> _Provided text_:
########################################

Drink the whole minibar then leave your kids in the room alone to go clubbing. Or don't! DON'T!
Ya Burnt
Old Man River is trying to look youthful by drinking a beer while wearing a flannel shirt. You're not tricking me! He's pissed Betty fired Carla, because who is going to give him his sponge baths. Betty's so atrocious she won't even give Carla a letter of recommendation, though that's probably because Betty doesn't know how jobs work. Then OMR says something so amazing I had to rewind it twice just to be doubly sure he did. Betty asks why he isn't on her side and then he says, "NO ONE'S EVER ON YOU SIDE." True facts. Betty has to lie down on Sally's bed to cope.

Drink three beers because that zing warrants it.

Hotel California
Back at the hotel, Don knocks on Megan's door, because he doesn't want to turn on the TV to wake the kids. But Megan's like, "Well, there's nothing's on the teevee." At first I thought that was a horrible line, but then I remembered this was the '60s, so it probably would just be them laying there watching the end of the night signal. Megan had a horrible time at the Whiskey A-Go-Go because her friend made fun of her teeth. (At least I'm not the only one saying it!) But, of course, Don loves her teeth. (Really? Stop, flip my previous comment and reverse it. I need to go have someone punch me in the face so Double D will love me.) Then they have sex! The music cues that this is supposed to be romantic and not regrettable, which is upsetting. They stare at each other in bed, and then Don asks her for a date the next time the children fall asleep. He goes back to his room and tells the kids that whole time he was at the ice machine, but then he waited for them to make fresh ice, but then the ice melted on the way back, so he left the bucket outside. Bobby believes it, because he's Bobby.

########################################

> _Source information_:
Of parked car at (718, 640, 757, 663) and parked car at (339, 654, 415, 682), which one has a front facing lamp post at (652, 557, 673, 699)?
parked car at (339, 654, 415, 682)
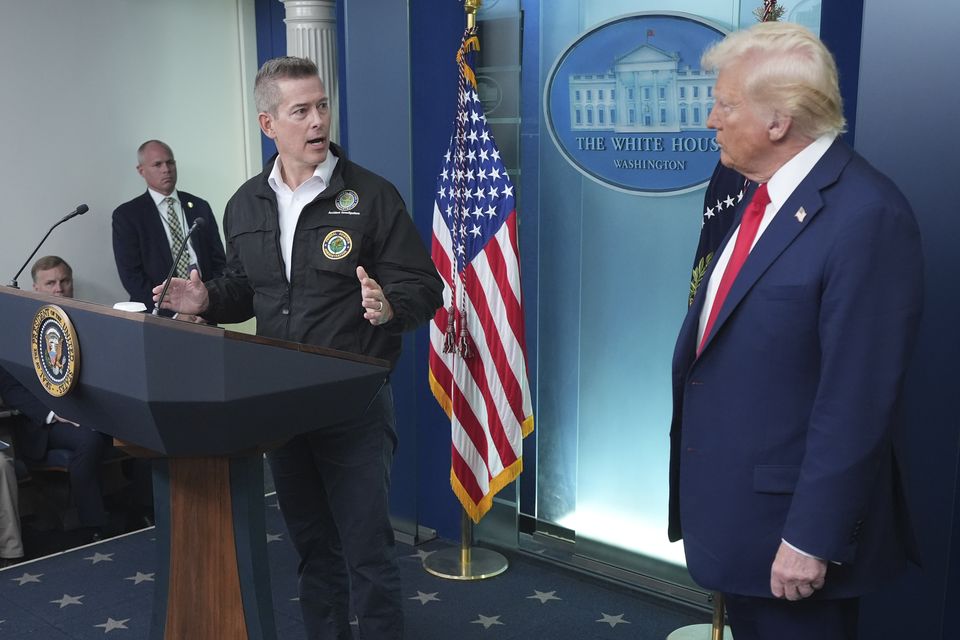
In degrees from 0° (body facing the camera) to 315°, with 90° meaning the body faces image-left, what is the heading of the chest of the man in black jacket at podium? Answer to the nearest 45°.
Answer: approximately 45°

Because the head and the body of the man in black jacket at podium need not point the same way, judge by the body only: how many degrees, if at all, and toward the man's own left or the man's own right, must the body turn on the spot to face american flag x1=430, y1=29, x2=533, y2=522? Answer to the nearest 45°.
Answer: approximately 180°

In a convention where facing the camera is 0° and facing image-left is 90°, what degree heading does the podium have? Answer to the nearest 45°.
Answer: approximately 45°

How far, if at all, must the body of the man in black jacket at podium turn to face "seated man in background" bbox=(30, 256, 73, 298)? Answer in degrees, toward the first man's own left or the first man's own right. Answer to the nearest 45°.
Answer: approximately 90° to the first man's own right

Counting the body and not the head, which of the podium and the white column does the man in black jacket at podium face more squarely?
the podium

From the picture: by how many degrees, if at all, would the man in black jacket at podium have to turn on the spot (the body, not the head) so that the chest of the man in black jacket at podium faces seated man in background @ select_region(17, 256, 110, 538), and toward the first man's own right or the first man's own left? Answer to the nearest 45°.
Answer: approximately 90° to the first man's own right

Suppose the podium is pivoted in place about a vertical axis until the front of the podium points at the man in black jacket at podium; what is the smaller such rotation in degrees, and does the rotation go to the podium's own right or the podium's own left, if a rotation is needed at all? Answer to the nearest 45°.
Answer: approximately 180°

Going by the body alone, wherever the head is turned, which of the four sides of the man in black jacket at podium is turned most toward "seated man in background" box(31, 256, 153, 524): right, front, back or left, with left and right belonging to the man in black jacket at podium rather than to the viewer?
right

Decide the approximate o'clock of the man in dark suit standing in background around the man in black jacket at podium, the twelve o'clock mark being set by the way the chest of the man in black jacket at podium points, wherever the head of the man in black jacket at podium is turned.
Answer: The man in dark suit standing in background is roughly at 4 o'clock from the man in black jacket at podium.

########################################

> _Action item A_: Reproduce word for word the part of the recap starting with "Drink the whole" and going on through "bed to cope.".
> _Action item B_: In the recap, why did Megan have a horrible time at the Whiskey A-Go-Go?
> _Action item C_: Continue the recap from where it stops.

> _Exercise response A_:
Drink the whole minibar then leave your kids in the room alone to go clubbing. Or don't! DON'T!
Ya Burnt
Old Man River is trying to look youthful by drinking a beer while wearing a flannel shirt. You're not tricking me! He's pissed Betty fired Carla, because who is going to give him his sponge baths. Betty's so atrocious she won't even give Carla a letter of recommendation, though that's probably because Betty doesn't know how jobs work. Then OMR says something so amazing I had to rewind it twice just to be doubly sure he did. Betty asks why he isn't on her side and then he says, "NO ONE'S EVER ON YOU SIDE." True facts. Betty has to lie down on Sally's bed to cope.

> _Exercise response B_: Her friend made fun of her teeth.

> _Exercise response C_:
Drink some post-coital O.J. and have a French-Canadian croissant at the complimentary breakfast

Silk Stockings
Harry Crain becomes more of a creeper every day. He actually runs, like at a healthy pace, to talk to this model that's hanging out with Lezbot Joyce in Peggy's office. But the model's not just there for H.C.'s lecherous enjoyment, there's a plan afoot. If this little hot piece got fired from her job because the agency got fired from the job, that means someone needs an agency. Dots were connected and before you know it Pegs is there to sell the pantyhose folks some ads with Kenny C. Kenny C isn't the best salesman, but Peg works her magic explaining that everyone loves Topaz hose because you can wear them with your sportiest and formalist looks, like you're tennis ball gown and your floor-length beaded ball gown. Pegs and Ken G get the account and do a precious hug and then Ken fixes his hair because he's a smooth operator.

Drink a vodka tonic while wearing sporty pantyhose.


He Went to Jared (or His Fake-Dead-Wife's Estate Sale)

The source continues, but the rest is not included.